Catalysis in Self-Assembled cage: Investigations on cavity-induced entropically favorable organic transformations in “green” aqueous media are ultimately aimed at mimicking enzyme functions. In 1948, Pauling postulated that enzymes catalyze a reaction through specifically binding with the transition state. This preferential binding stabilizes the transition state, thereby lowering the activation energy barrier for that reaction, which allows for easy formation of the product. Since the 1990s, various research groups around the world have investigated the formation of nanocages with hollow structures that can encapsulate guest molecule as reaction vessels to mimic enzymatic functions. Non-covalent cages are preferred over covalent cages because guest-exchange is more eloquent and tedious multistep syntheses, which are necessary for covalent synthesis, can be avoided. Hollow architectures, which are formed by metal–ligand coordination-driven self-assembly, are particularly appealing because the designer can chose from a variety of donors and acceptors with suitable geometries and modify the organic backbone to suit the specific demands of the reaction to be studied. We have reported several new hollow water-soluble cages.
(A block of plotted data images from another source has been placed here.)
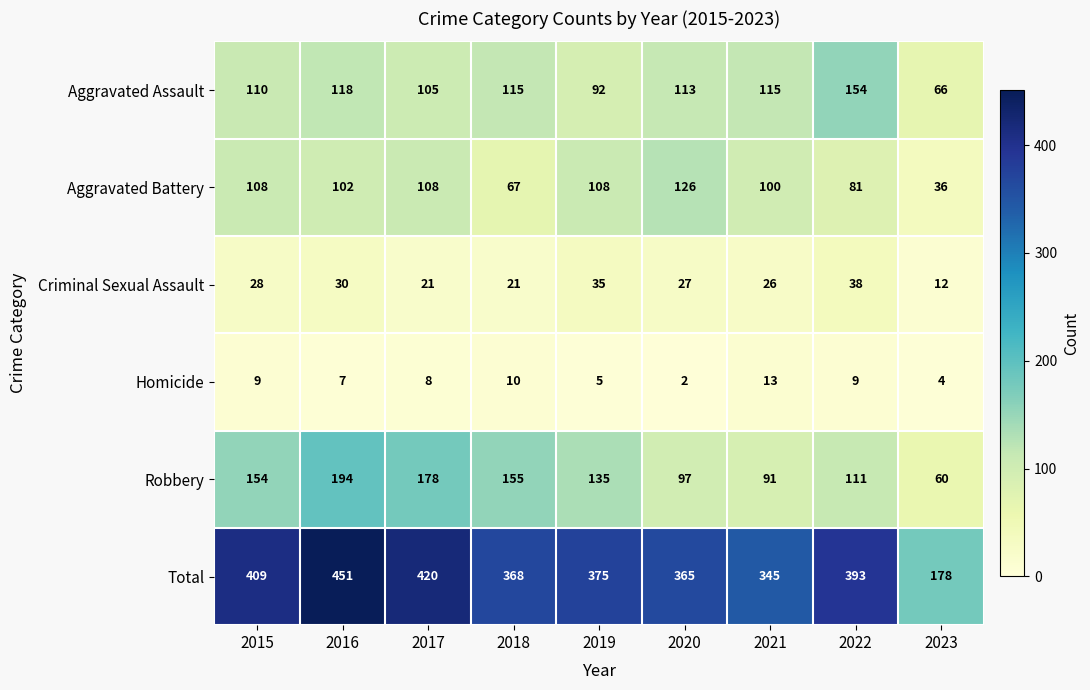

What is the average value of the Robbery series?

131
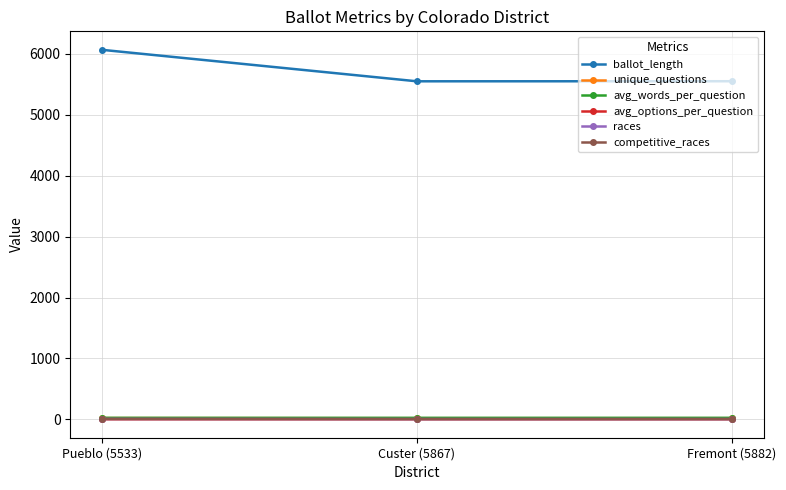

Which category has the highest value across all series?

Pueblo (5533)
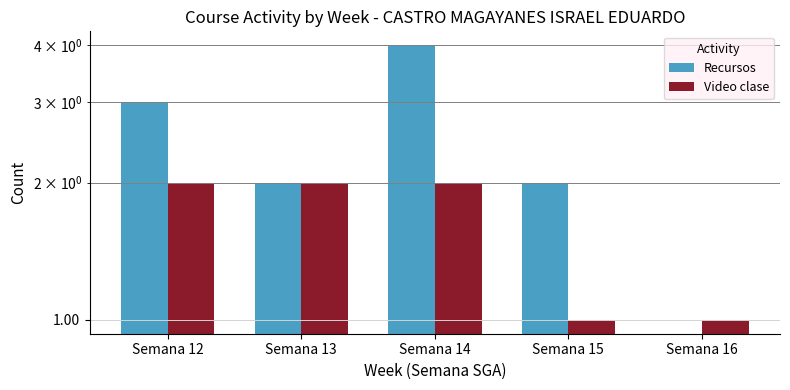

True or false: Recursos has a value of 3 at Semana 12.

True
The cages were successfully crystallized with hydrophobic guests to confirm the hydrophobic nature of the cavity. The hydrophobic confined nanospace of the cages was used to perform catalytic Knoevenagel condensation of a series of different aromatic aldehydes with active methylene compounds. We have also established that the cavity of the cage enhanced the rate of the Diels–Alder reaction of 9-hydroxymethylanthracene with N-phenylmaleimide or N-cyclohexylmaleimide (Chem. Eur. J. 2012, 18, 12322).